YOUR INSTRUCTIONS: Leave out the pictures and copy every record exactly.

═════ SOURCE MATERIAL

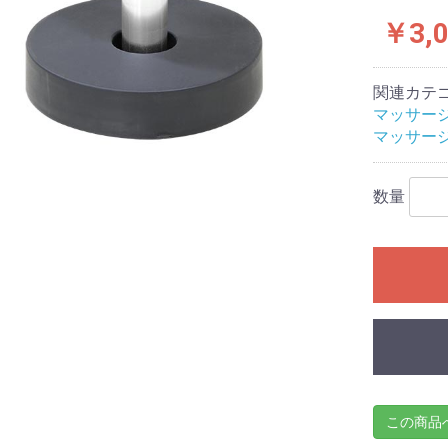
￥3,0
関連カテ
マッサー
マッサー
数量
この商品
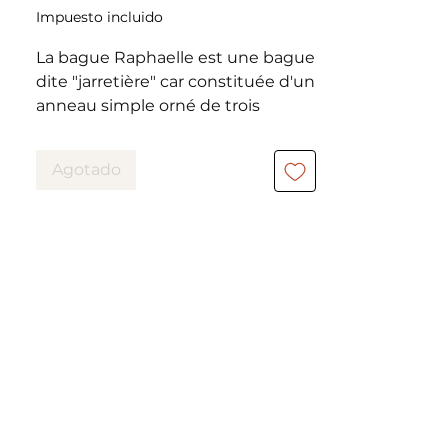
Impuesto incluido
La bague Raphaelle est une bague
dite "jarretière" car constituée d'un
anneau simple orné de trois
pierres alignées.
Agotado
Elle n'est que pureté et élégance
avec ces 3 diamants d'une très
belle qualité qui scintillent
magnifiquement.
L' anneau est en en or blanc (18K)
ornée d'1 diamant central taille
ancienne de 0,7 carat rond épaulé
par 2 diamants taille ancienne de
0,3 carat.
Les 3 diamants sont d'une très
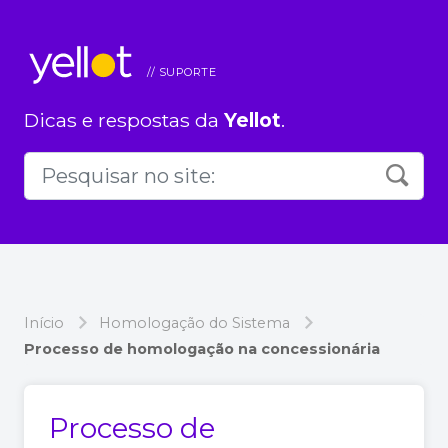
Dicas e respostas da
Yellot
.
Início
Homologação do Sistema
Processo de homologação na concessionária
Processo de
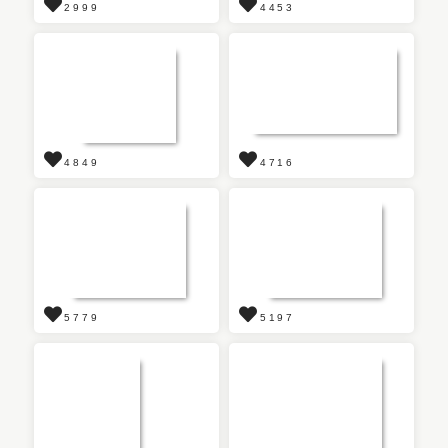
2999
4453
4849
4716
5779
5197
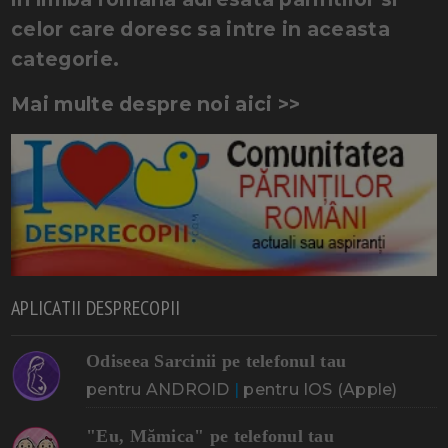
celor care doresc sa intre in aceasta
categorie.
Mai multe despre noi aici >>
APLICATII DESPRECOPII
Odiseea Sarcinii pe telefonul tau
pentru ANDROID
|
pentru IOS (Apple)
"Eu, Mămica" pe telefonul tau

══════════

SOLVED EXERCISE:
￥3,0
関連カテ
マッサー
マッサー
数量
この商品
Impuesto incluido
La bague Raphaelle est une bague
dite "jarretière" car constituée d'un
anneau simple orné de trois
pierres alignées.
Agotado
Elle n'est que pureté et élégance
avec ces 3 diamants d'une très
belle qualité qui scintillent
magnifiquement.
L' anneau est en en or blanc (18K)
ornée d'1 diamant central taille
ancienne de 0,7 carat rond épaulé
par 2 diamants taille ancienne de
0,3 carat.
Les 3 diamants sont d'une très
Dicas e respostas da
Yellot
.
Início
Homologação do Sistema
Processo de homologação na concessionária
Processo de
2999
4453
4849
4716
5779
5197
celor care doresc sa intre in aceasta
categorie.
Mai multe despre noi aici >>
APLICATII DESPRECOPII
Odiseea Sarcinii pe telefonul tau
pentru ANDROID
|
pentru IOS (Apple)
"Eu, Mămica" pe telefonul tau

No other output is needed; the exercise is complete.